Here’s a rough sequence that works well for most programs:
1. Define your test objectives clearly. Are you characterizing SEU, SEL, SEFI, SET, or all of the above? Are you down-selecting technology options with go/no-go requirements? Destructive effects like SEL and SEB require different monitoring setups (current limiting, power cycling logic) than soft errors. Write down exactly what “pass” and “fail” mean for each device before you book beam time.
2. Selecting your facility. The major US heavy-ion facilities include Texas A&M Cyclotron (TAMU), Lawrence Berkeley National Lab (LBNL 88-Inch), Brookhaven National Lab (BNL NSRL and Tandem), and Michigan State University’s Facility for Rare Isotope Beams (MSU/FRIB). Each has different maximum LET capabilities, beam uniformity characteristics, scheduling lead times and procurement mechanisms. TAMU’s cocktail gives you a good spread of LETs up to ~85 MeV-cm²/mg with a single tune; LBNL offers a wider range but you may need multiple tunes; MSU/FRIB provides high-energy beams with long range in silicon, which is valuable for testing devices with thick sensitive volumes or through-package irradiation. European options include UCL in Belgium, GANIL in France, and RADEF at the University of Jyväskylä in Finland; RADEF is widely used for ESA-qualified testing and has a well-established cocktail with good LET coverage.
3. Design your test board for the beam environment. The DUT needs to be accessible to the beam, usually through a vacuum window or in-air. Keep the DUT area clear of tall components. Plan your cable routing to exit the beam chamber. Consider thermal management: some devices need active cooling during irradiation.

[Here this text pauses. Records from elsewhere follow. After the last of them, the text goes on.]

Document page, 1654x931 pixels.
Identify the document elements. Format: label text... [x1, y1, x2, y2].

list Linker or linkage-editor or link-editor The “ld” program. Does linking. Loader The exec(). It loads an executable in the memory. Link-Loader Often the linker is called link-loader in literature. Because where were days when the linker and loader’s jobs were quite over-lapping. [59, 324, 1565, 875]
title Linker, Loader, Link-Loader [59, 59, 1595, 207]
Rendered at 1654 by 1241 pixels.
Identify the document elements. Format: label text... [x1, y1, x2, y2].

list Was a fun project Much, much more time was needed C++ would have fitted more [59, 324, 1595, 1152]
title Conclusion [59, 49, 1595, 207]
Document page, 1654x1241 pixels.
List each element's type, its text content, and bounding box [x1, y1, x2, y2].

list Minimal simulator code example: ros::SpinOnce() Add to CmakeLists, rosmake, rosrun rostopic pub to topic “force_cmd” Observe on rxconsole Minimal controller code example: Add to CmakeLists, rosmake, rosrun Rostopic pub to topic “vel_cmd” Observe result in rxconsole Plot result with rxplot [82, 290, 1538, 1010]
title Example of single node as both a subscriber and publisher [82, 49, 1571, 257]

4. Determine your LET and fluence plan. For Weibull characterization, you typically want data at 5-8 LET values spanning from onset through saturation. Standard practice is to start at a high LET to confirm the effect exists, then work downward to find threshold. Fluence at each point should be enough to get reasonable statistics — at least 100 events at saturation, and enough particle fluence at low LETs to set meaningful upper-bound cross-sections if you see zero events.
5. Coordinate logistics. Beam time is expensive ($1K-$5K/hour depending on the facility). Have backup DUTs, spare boards, and a clear run plan so you don’t waste shifts troubleshooting setup issues.
What has your experience been? Any facility preferences, lessons learned, or “I wish someone told me this” moments from your first beam campaign? What do you wish you’d done differently in test planning?